The program used a function: RemotingConfiguration.Configure("server.config"), which was probably the config file here. And the analysis of this was reported to have few "clues", and since the program already used .NET Remoting Programming techniques, the team found a pretty detailed description and programmed two applications to create an Interactive network and the results were quite reasonable. This lead to two errors: XXE and XML Deserialization.

But later it was found that XXE was not feasible and hence on focusing XML Deserialization analysis, RemotingConfiguration class belonging to the System.Runtime.Remoting library, according to the description of M$ library seemed to send and receive serialization data.
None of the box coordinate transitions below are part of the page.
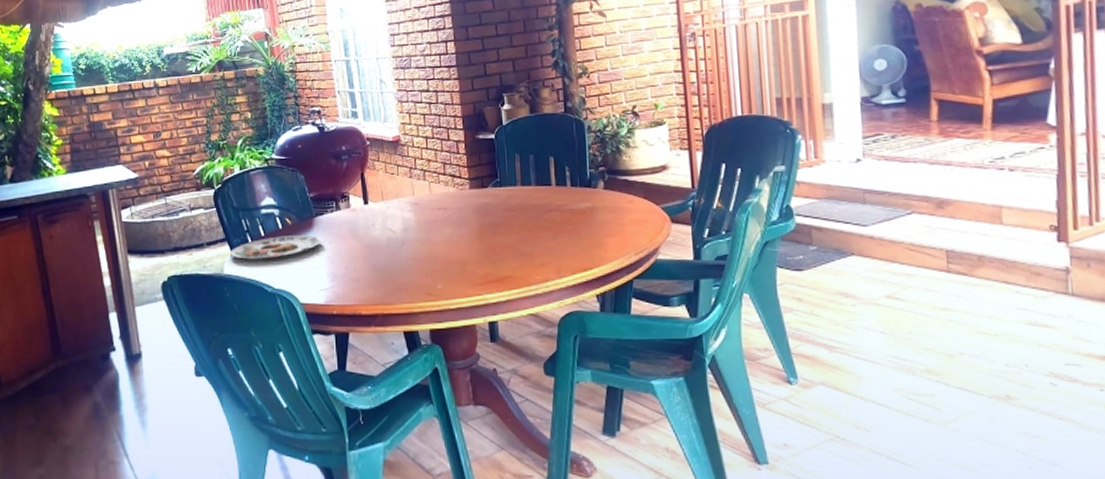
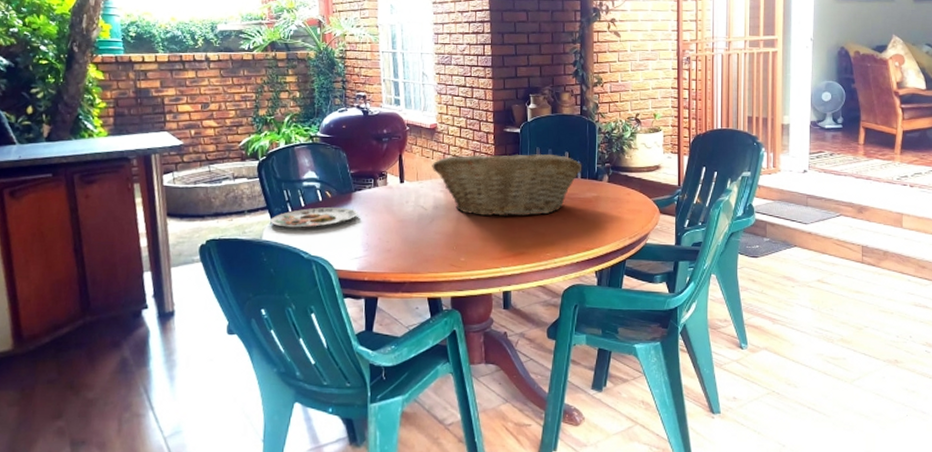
fruit basket: none [397,160,572,237] -> present [432,152,582,217]

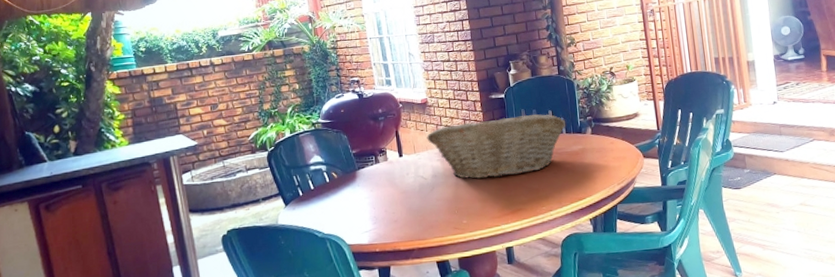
plate: present [270,206,358,228] -> none [284,186,364,211]

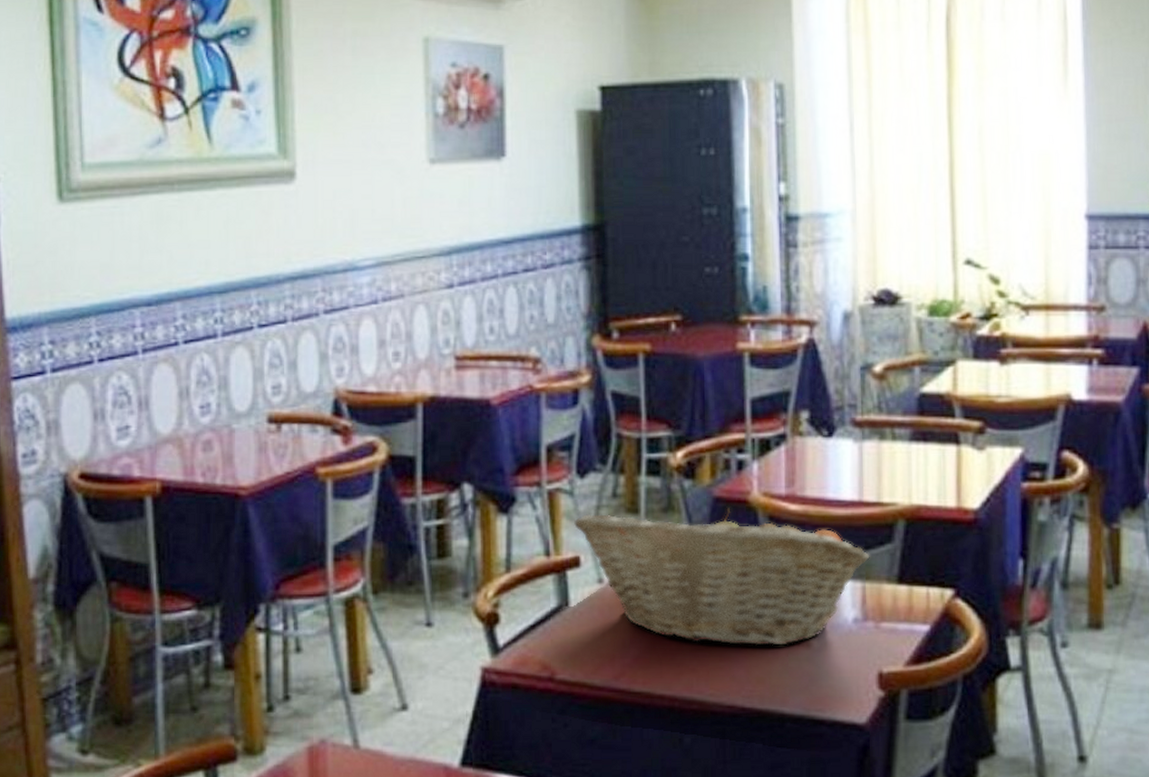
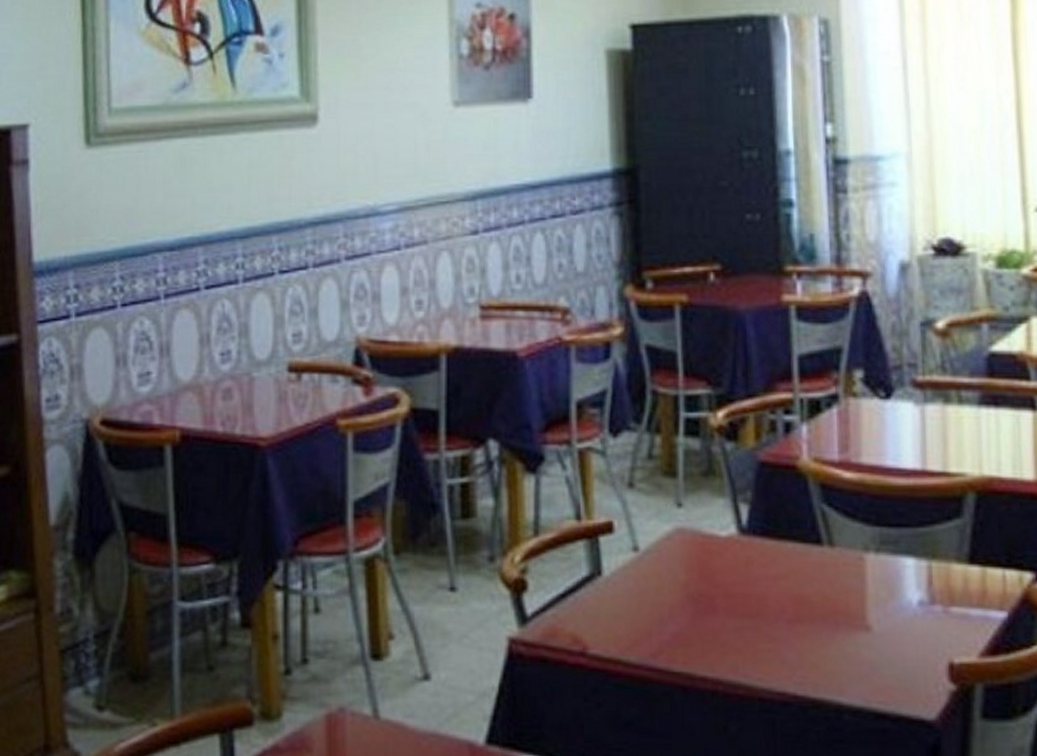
fruit basket: present [573,508,870,646] -> none [605,474,936,628]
And the payload was created, tested and exploited.

After knowing about this RCE flaw in their older operating systems. Diebold Nixdorf is in the process of notifying all its customers using older Opteva ATMs of this issue. In addition, they have advised the operators to update to the latest version (4.1.22) of the ATM operating system, as one of the countermeasures. Besides the fact that all the Opteva systems are shipped with an inbuilt terminal-based firewall, the information is that this terminal based firewall of the system was mostly inactive during this evaluation. Yet there are no reports of this potential exposure being exploited outside a test environment.